ZN-c3 is an oral inhibitor of WEE1 in development for the treatment of advanced solid tumors. The inhibition of WEE1, a DNA damage response kinase protein, aims to generate sufficient DNA damage in cancer cells, causing cell death, thereby preventing tumor growth and potentially causing tumor regression. Currently, there are no FDA-approved WEE1 inhibitors, and we have designed ZN-c3 to have advantages over other investigational therapies with superior solubility, selectivity, and PK properties. We believe ZN-c3 has broad potential to treat patients with cancer, both as a monotherapy and in combination, including with chemotherapy agents, PARP inhibitors and other targeted therapies.

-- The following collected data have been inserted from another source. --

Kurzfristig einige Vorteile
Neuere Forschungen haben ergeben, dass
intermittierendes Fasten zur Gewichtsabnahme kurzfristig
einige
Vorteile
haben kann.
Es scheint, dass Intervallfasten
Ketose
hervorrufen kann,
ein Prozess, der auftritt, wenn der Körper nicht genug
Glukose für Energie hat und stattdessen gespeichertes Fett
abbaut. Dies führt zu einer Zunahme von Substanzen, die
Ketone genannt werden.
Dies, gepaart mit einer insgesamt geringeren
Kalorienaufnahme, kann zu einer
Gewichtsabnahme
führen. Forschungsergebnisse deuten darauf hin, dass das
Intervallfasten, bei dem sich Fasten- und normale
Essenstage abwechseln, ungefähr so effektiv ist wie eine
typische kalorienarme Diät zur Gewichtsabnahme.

The CTA for ZN-c3 was approved by the China National Medical Products Administration (NMPA) in April 2021. We have recently initiated an open label, multi-center, Phase 1b study, evaluating the safety, tolerability, PK characteristic and preliminary efficacy of ZN-c3 as a monotherapy in Chinese subjects with advanced solid tumors. Additionally, the CTA for ZN-c3 in combination was approved by the China NMPA in [insert] 2021. Global Phase I/II studies are ongoing simultaneously.
ZN-c5, is an oral selective estrogen receptor degrader (SERD) being developed for the treatment of ER+/HER2- advanced or metastatic breast cancer. ER+/HER2- breast cancer, which is reliant on the estrogen receptor (ER) for tumor growth and survival, affects approximately 70% of all breast cancer patients. Despite treatment advances, we believe the currently approved hormonal therapies—including the only FDA-approved SERD— have safety and efficacy limitations that create an opportunity for the development of a differentiated candidate. We have designed ZN-c5 to overcome these limitations and have a potentially superior product profile with convenient oral administration. We have also entered into clinical collaborations with Pfizer to evaluate ZN-c5 in combination with palbociclib and also with and Eli Lilly to evaluate ZN-c5 in combination with abemaciclib.
The CTA for ZN-c5 was approved by the NMPA in March 2021. We have initiated the Phase Ib open label, multi-center study, which is evaluating the safety, tolerability, PK characteristic and preliminary efficacy in Chinese subjects with advanced ER+/HER2- breast cancer. Simultaneously, Phase I/II studies are ongoing globally.
ZN-d5 is an oral selective inhibitor of B-cell lymphoma 2 (BCL-2), in development initially for the treatment of hematologic malignancies. BCL-2 and BCL-xL are proteins that play a critical role in the regulation of cell death. The overexpression of BCL-2 and/or BCL-xL are frequently detected in numerous cancer types, which prevent apoptosis of cancer cells. We believe a BCL-2 inhibitor will restore the normal apoptosis process, making it an important target for cancer treatments. Utilizing our medicinal chemistry expertise, we have designed ZN-d5 to have optimized potency, selectivity and PK. We believe ZN-d5 is an attractive candidate for evaluation as a monotherapy and in combination with other therapies, including our oral SERD (ZN-c5), for the treatment of breast cancer.
We submitted the CTA for ZN-d5 to the NMPA in May 2021. In parallel, a global Phase 1 study is ongoing.